Hunde sind Meister im Verstecken von Schmerzen. Doch bei folgenden Anzeichen ist Vorsicht geboten:
- Ständiges Schütteln des Kopfes.
- Kratzen am Ohr oder Vermeiden von Berührung.
- Eitriger Ausfluss oder ein unangenehmer Geruch aus dem Ohr.
Ignorierst du diese Zeichen, riskierst du, dass die Entzündung schlimmer wird. Chronische Schäden oder sogar Gehörverlust können die Folge sein. Warte nicht zu lange – je früher der Tierarzt eingreift, desto einfacher die Behandlung. Lieber einmal zu viel kontrollieren lassen, als später ein großes Problem zu haben. Dein Hund wird es dir danken.
Was bedeutet das konkret?
Otitis ist eine Ohrentzündung beim Hund, die je nach betroffenem Bereich als externa, media oder interna auftritt und mit Schmerzen verbunden ist. Sie kann viele Auslöser haben – von Keimen und Allergien bis zur Anatomie bestimmter Rassen. Wichtig ist, Warnzeichen wie Kopfschütteln, Kratzen und Geruch ernst zu nehmen, tierärztlich abklären zu lassen und die Behandlung konsequent bis zum Ende durchzuführen. Diese Erläuterung ist eine unverbindliche Lesehilfe und ersetzt keine tierärztliche Diagnose.
Häufige Fragen
Welche Formen der Otitis gibt es beim Hund?
Es gibt drei Hauptformen: Otitis externa betrifft den äußeren Gehörgang, Otitis media das Mittelohr und Otitis interna das Innenohr.
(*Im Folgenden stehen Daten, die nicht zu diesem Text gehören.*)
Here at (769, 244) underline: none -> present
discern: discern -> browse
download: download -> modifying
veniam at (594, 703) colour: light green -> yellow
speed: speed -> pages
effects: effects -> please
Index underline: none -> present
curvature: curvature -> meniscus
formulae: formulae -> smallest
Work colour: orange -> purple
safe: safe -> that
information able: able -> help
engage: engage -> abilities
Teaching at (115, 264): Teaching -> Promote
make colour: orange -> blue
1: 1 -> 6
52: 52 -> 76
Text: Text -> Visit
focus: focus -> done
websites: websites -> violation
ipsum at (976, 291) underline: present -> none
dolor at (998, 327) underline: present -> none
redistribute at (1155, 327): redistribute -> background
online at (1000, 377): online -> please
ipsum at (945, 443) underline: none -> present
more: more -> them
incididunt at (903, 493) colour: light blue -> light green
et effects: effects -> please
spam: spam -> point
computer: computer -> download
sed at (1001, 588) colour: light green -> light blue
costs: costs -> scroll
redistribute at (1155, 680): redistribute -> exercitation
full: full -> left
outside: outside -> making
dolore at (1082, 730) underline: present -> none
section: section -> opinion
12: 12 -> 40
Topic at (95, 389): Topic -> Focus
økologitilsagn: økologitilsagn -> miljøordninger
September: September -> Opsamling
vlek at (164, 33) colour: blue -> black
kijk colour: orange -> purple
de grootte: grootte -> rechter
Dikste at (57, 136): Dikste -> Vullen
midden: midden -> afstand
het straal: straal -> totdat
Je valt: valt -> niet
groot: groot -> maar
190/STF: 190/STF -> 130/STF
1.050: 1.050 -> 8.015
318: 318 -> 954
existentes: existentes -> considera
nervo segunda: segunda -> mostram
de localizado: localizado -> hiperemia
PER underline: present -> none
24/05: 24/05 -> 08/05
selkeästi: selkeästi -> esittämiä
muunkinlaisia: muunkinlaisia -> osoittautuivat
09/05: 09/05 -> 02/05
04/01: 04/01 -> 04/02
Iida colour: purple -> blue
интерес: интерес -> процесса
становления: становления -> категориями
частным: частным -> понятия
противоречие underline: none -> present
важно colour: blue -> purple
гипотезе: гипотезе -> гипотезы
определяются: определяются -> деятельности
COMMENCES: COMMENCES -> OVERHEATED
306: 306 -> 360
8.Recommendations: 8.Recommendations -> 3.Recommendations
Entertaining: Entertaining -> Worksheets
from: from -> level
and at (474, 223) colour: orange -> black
Die externa ist die häufigste und oft gut behandelbar, während die tieferen Formen deutlich heikler sind.
Welche Symptome deuten auf eine Otitis hin?
Typisch sind ständiges Kopfschütteln, Kratzen am Ohr, Winseln, unangenehmer Geruch, bräunlicher oder gelblicher Ausfluss sowie Rötungen, Schwellungen oder eine Schmerzreaktion beim Berühren des Ohrs. Manche Hunde werden gereizt oder ziehen sich zurück.
Welche Rassen sind besonders anfällig?
Rassen mit Schlappohren wie Cocker Spaniels oder Basset Hounds sowie Rassen mit engen Gehörgängen wie Shar-Peis sind besonders anfällig, weil Feuchtigkeit und Schmutz im Gehörgang festgehalten werden.
Wie wird Otitis behandelt?
Zunächst wird das Ohr durch den Tierarzt gereinigt. Meist folgen Medikamente – Antibiotika bei bakteriellen Infektionen, Antimykotika gegen Pilze, bei Bedarf Schmerzmittel. In schweren Fällen kann eine Operation nötig sein. Die Therapie sollte nicht vorzeitig abgebrochen werden.
Was passiert, wenn Otitis unbehandelt bleibt?
Unbehandelt breiten sich Bakterien und Pilze aus, die Entzündung kann das Mittelohr erreichen und im schlimmsten Fall das Hörvermögen zerstören. Chronische Otitis verdickt das Gewebe und verengt den Gehörgang, sodass nur noch Operationen helfen.